CONCIA: “LA CHIESA TROVI PACE” – Meno polemica ma sulla stessa linea Paola Concia, deputata Pd, nota esponente della comunità omosessuale italiana: “Il #cardinale_Martini se ne è andato rifiutando l’accanimento terapeutico. Un gesto umano, che riposi in pace. E che la Chiesa trovi pace”. “Il cardinal Carlo Maria Martini in punto di morte, ha rifiutato l’accanimento terapeutico. Maestro, per credenti e non, fino all’ultimo”, è l’opinione di Marco Castelnuovo. E così via, i commenti di questo tenore proseguono a lungo.
PADRE LOMBARDI: “SCELTA COERENTE CON INSEGNAMENTO CHIESA” – Sulla questione padre Lombardi, portavoce della Santa Sede, raggiunto da LaPresse, non ammette contraddizioni: la scelta del cardinale Marini, dice, è “una posizione assolutamente coerente col normale insegnamento della Chiesa” dal momento che “non c’è nessuna indicazione di dover fare diversamente”. Martini, ha ricordato padre Lombardi, “era malato di Parkinson da oltre dieci anni” e dopo aver ricevuto “tutte le cure opportune” ha compiuto una scelta che, ha detto, “trovo del tutto normale”.
CATECHISMO: “RINUNCIA AD ACCANIMENTO TERAPEUTICO E’ LEGITTIMA” – Su questo tema in effetti il catechismo della Chiesa cattolica, disponibile sul sito del Vaticano, nella parte terza, intitolata “la vita in Cristo”, spiega, al canone 2278: “L’interruzione di procedure mediche onerose, pericolose, straordinarie o sproporzionate rispetto ai risultati attesi può essere legittima. In tal caso si ha la rinuncia all’accanimento terapeutico. Non si vuole così procurare la morte: si accetta di non poterla impedire. Le decisioni devono essere prese dal paziente, se ne ha la competenza e la capacità, o, altrimenti, da coloro che ne hanno legalmente il diritto, rispettando sempre la ragionevole volontà e gli interessi legittimi del paziente”.

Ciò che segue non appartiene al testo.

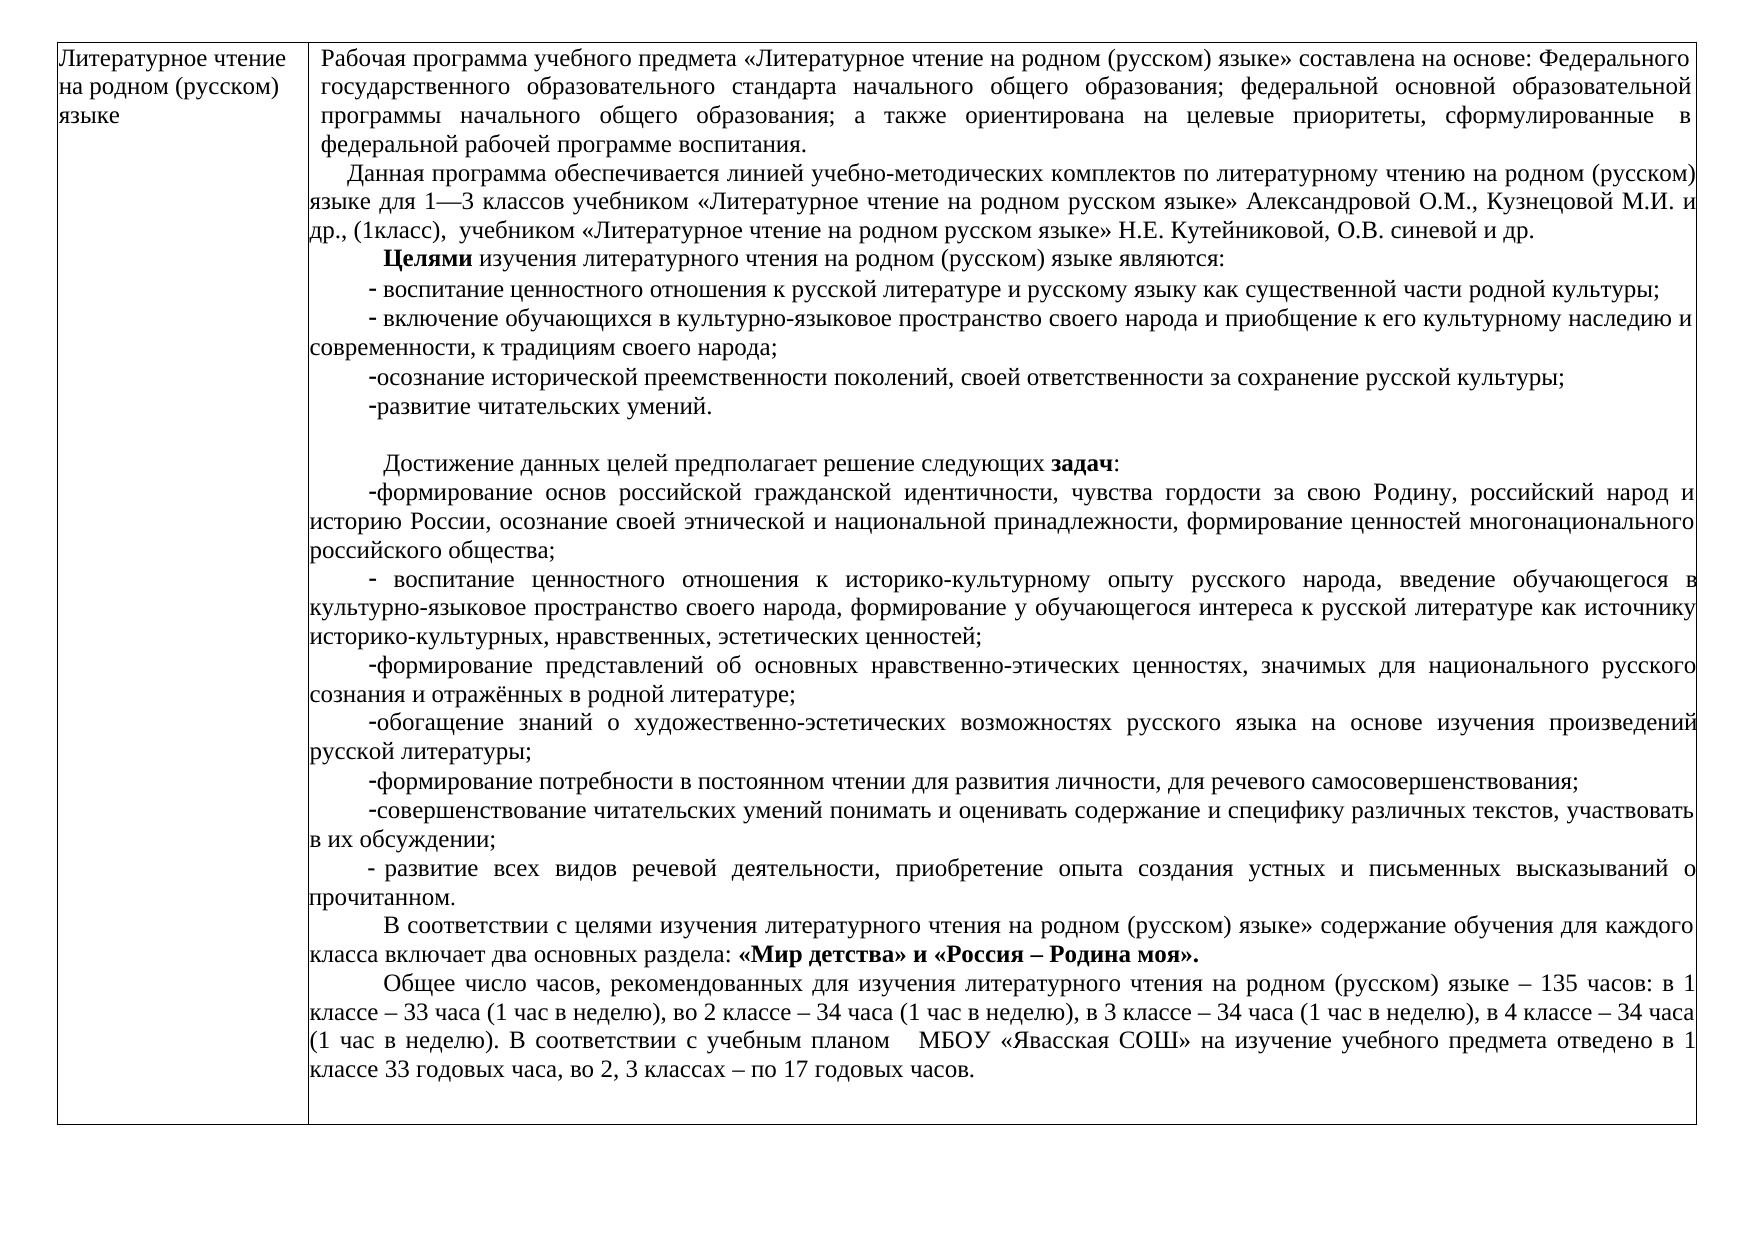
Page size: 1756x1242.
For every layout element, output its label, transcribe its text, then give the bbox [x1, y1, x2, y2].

table_header Литературное чтение на родном (русском) языке [58, 43, 308, 1123]
table_header Рабочая программа учебного предмета «Литературное чтение на родном (русском) языке» составлена на основе: Федерального государственного образовательного стандарта начального общего образования; федеральной основной образовательной программы начального общего образования; а также ориентирована на целевые приоритеты, сформулированные в федеральной рабочей программе воспитания. Данная программа обеспечивается линией учебно-методических комплектов по литературному чтению на родном (русском) языке для 1—3 классов учебником «Литературное чтение на родном русском языке» Александровой О.М., Кузнецовой М.И. и др., (1класс), учебником «Литературное чтение на родном русском языке» Н.Е. Кутейниковой, О.В. синевой и др. Целями изучения литературного чтения на родном (русском) языке являются:  воспитание ценностного отношения к русской литературе и русскому языку как существенной части родной культуры;  включение обучающихся в культурно-языковое пространство своего народа и приобщение к его культурному наследию и современности, к традициям своего народа; осознание исторической преемственности поколений, своей ответственности за сохранение русской культуры; развитие читательских умений. Достижение данных целей предполагает решение следующих задач: формирование основ российской гражданской идентичности, чувства гордости за свою Родину, российский народ и историю России, осознание своей этнической и национальной принадлежности, формирование ценностей многонационального российского общества;  воспитание ценностного отношения к историко-культурному опыту русского народа, введение обучающегося в культурно-языковое пространство своего народа, формирование у обучающегося интереса к русской литературе как источнику историко-культурных, нравственных, эстетических ценностей; формирование представлений об основных нравственно-этических ценностях, значимых для национального русского сознания и отражённых в родной литературе; обогащение знаний о художественно-эстетических возможностях русского языка на основе изучения произведений русской литературы; формирование потребности в постоянном чтении для развития личности, для речевого самосовершенствования; совершенствование читательских умений понимать и оценивать содержание и специфику различных текстов, участвовать в их обсуждении; развитие всех видов речевой деятельности, приобретение опыта создания устных и письменных высказываний о прочитанном. В соответствии с целями изучения литературного чтения на родном (русском) языке» содержание обучения для каждого класса включает два основных раздела: «Мир детства» и «Россия – Родина моя». Общее число часов, рекомендованных для изучения литературного чтения на родном (русском) языке – 135 часов: в 1 классе – 33 часа (1 час в неделю), во 2 классе – 34 часа (1 час в неделю), в 3 классе – 34 часа (1 час в неделю), в 4 классе – 34 часа (1 час в неделю). В соответствии с учебным планом МБОУ «Явасская СОШ» на изучение учебного предмета отведено в 1 классе 33 годовых часа, во 2, 3 классах – по 17 годовых часов. [309, 43, 1696, 1123]
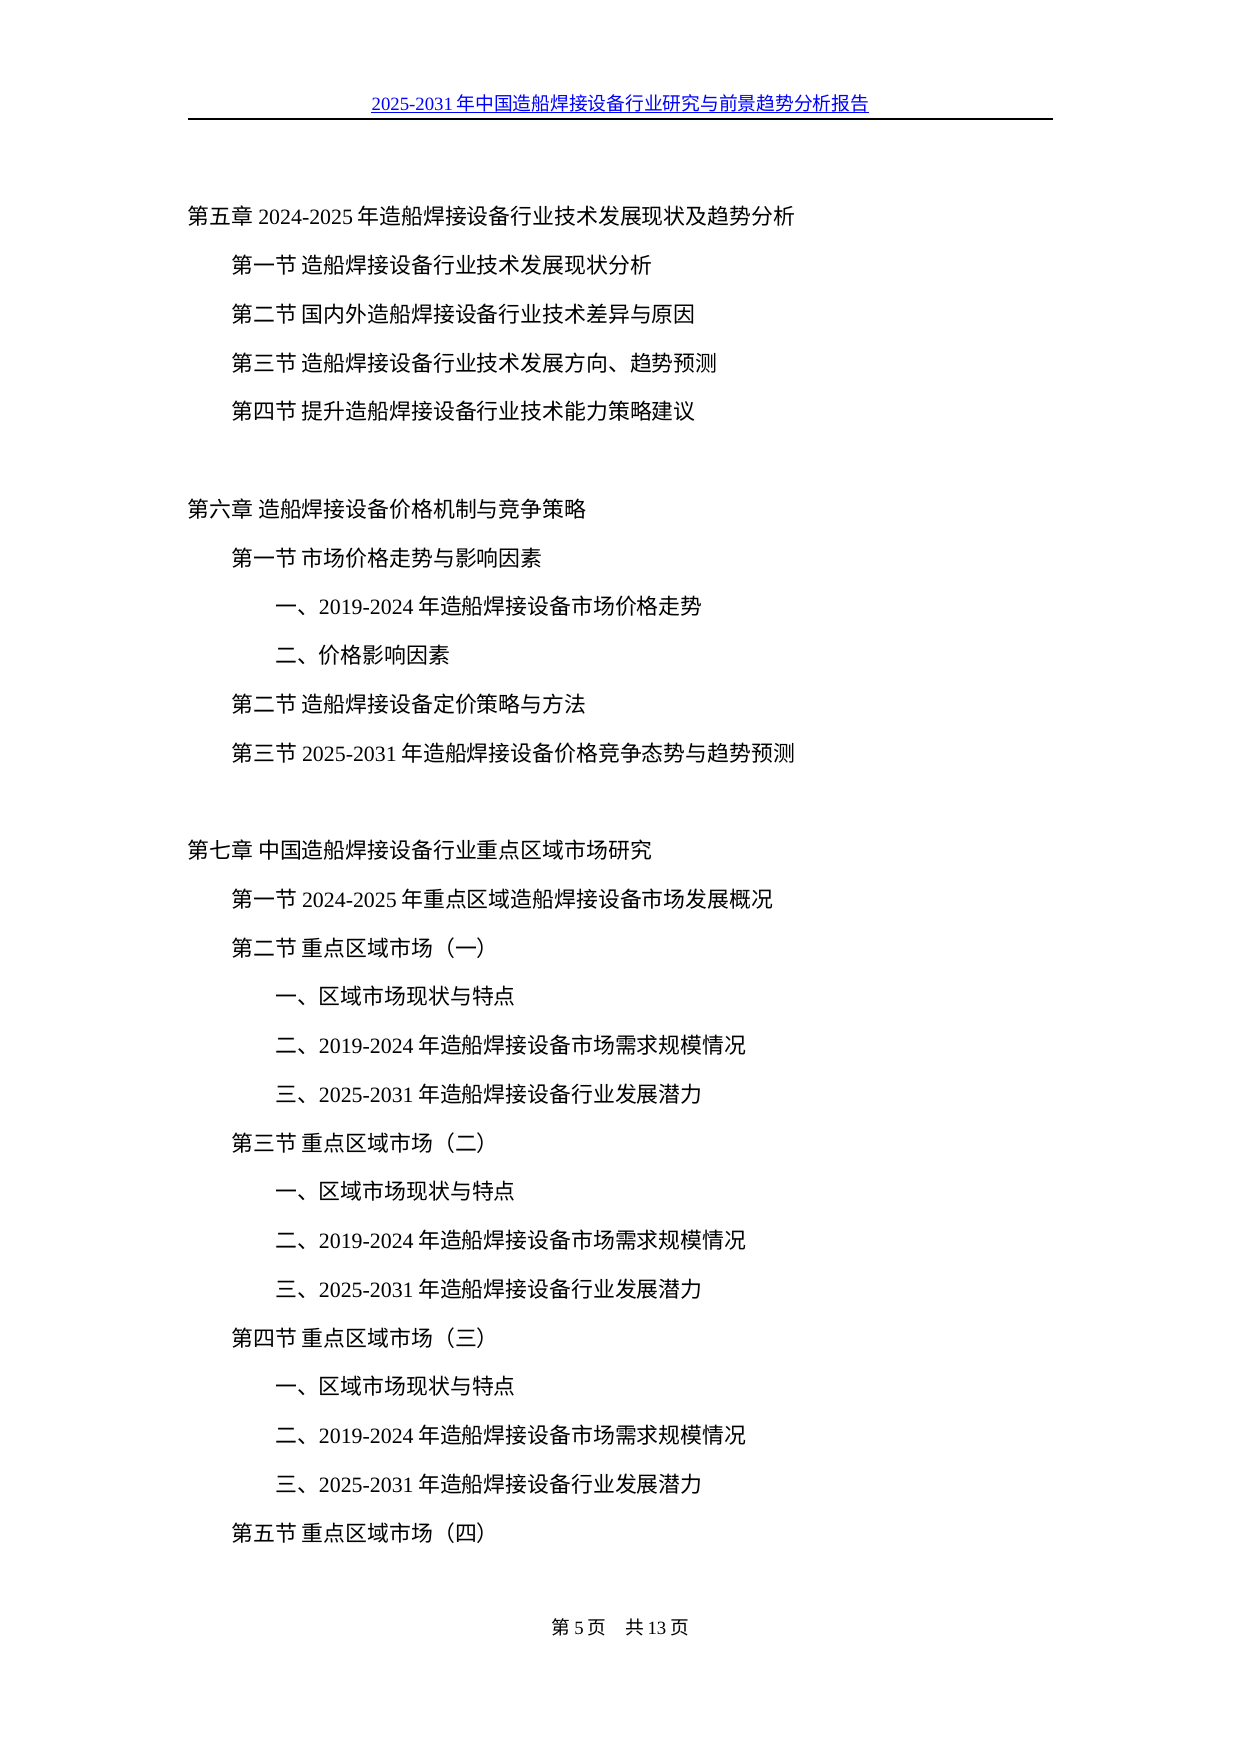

L’ESPERTO: “PER MARTINI FINE ERA INEVITABILE, PER ENGLARO E WELBY NO” – Ma allora perché per Englaro e Welby fu diverso? La questione, spiega Giovanni Zaninetta, medico presso la casa di cura Domus Salutis di Brescia, al sito di informazione online Linkiesta, è che per il cardinale Martini la morte era ormai inevitabile. Mentre nel caso di Englaro e Welby fu proprio l’azione di staccare il respiratore o l’alimentazione, a provocarla. Nel caso di Martini, spiega, “non si è trattato di rifiutare una terapia che in qualche modo poteva tenerlo in vita, ma ha semplicemente accettato il decorso della sua malattia, che in progressivo peggioramento, non poteva essere in alcun modo fermata”. “Il caso di Eluana fu ben diverso”, aggiunge, “perché la sua situazione era stabile e accettare di sospendere le cure significava compiere un’azione che avrebbe portato alla fine della sua vita”.